## TASK DIRECTIONS
Using the passage below on Ferdinand's early life, answer these questions:
(a) What illness caused the death of Ferdinand's mother?
(b) At what age did Ferdinand become Prince of Asturias?
(c) Who tutored Ferdinand and his brothers?

┌─ EXERCISE PASSAGE

Born at the Royal Alcázar of Madrid, Ferdinand was the last of the four sons that Philip V had in his first marriage to Maria Luisa of Savoy. The young infante endured a sad and lonely childhood. When he was just five months old, his mother died from tuberculosis, and seven months later, his father remarried the ambitious and domineering Elisabeth Farnese, who had no affection except for her own children, and looked upon Ferdinand and her other stepsons as an obstacle to their fortunes. The hypochondria of his father left Elisabeth mistress of the palace.

Philip, the second oldest of his three brothers, only lived for two weeks, dying before Ferdinand was born, while Philip Peter died at the age of 7, when Ferdinand was six years old. At the age of 10, Ferdinand became Prince of Asturias after his oldest brother, Louis, died of smallpox at the age of 17, after only seven months as King following the abdication of their father. But on Elizabeth's insistence, Philip returned to the throne. However, due to Philip V's declined mental condition, Elizabeth was the more proactive of the two.

Ferdinand, along with his brothers, the infantes, was tutored by the noble Giovanni Antonio Medrano. Ferdinand was by temperament melancholic, shy and distrustful of his own abilities. When complimented on his shooting, he replied, "It would be hard if there were not something I could do." Shooting and music were his only pleasures, and he was the generous patron of the famous singer Farinelli, whose voice soothed his melancholy.

└─
┌─ RECORDS SUPPLIED

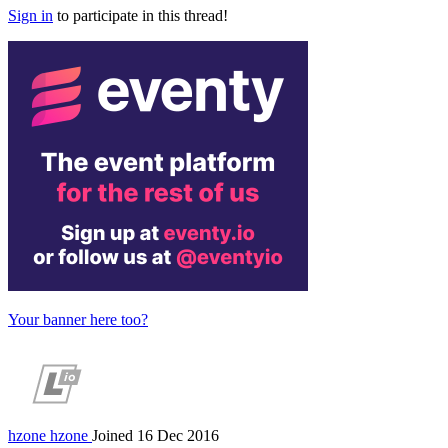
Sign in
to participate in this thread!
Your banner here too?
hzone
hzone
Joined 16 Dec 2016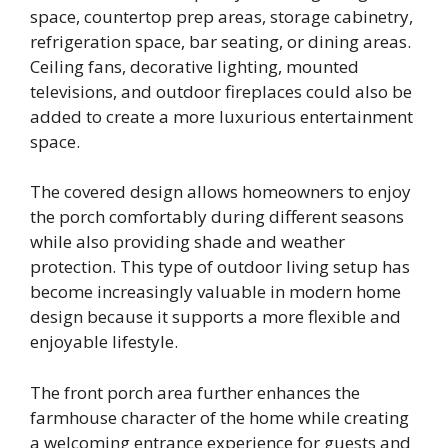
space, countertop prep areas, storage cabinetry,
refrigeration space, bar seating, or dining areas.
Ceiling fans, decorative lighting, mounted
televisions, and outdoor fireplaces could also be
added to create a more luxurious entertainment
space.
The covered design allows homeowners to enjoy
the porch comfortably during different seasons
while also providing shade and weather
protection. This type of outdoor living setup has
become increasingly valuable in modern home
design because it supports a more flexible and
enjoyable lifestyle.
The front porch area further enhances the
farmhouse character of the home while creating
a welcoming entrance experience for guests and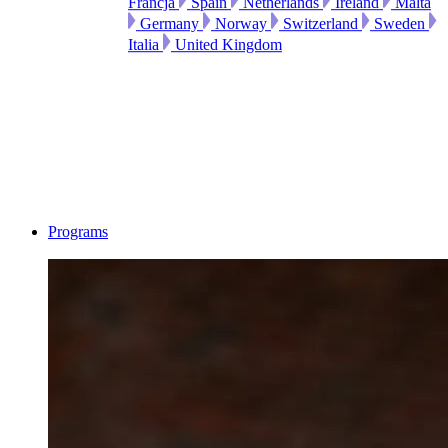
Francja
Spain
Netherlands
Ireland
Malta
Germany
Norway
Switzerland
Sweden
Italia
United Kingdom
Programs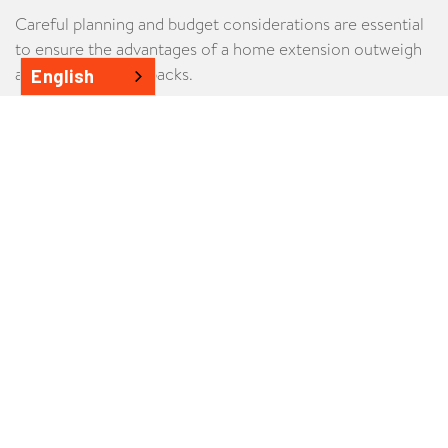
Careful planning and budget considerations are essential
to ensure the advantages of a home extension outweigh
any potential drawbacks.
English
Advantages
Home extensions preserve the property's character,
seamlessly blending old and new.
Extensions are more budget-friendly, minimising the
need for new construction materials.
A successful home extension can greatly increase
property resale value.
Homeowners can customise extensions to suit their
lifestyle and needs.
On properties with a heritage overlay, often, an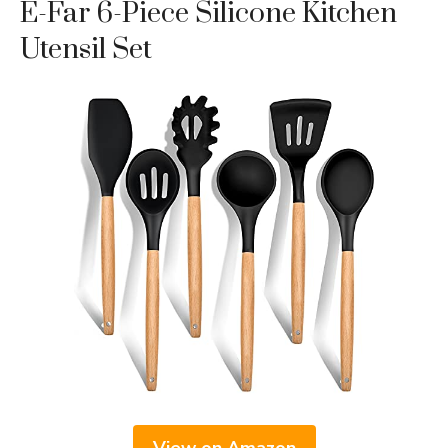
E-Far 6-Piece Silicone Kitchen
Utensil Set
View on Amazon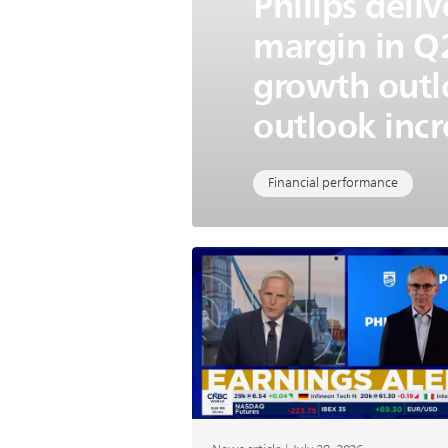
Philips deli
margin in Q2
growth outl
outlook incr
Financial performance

└─

## RESULT OF THIS EXERCISE
(a) Tuberculosis.
(b) At the age of 10.
(c) Giovanni Antonio Medrano.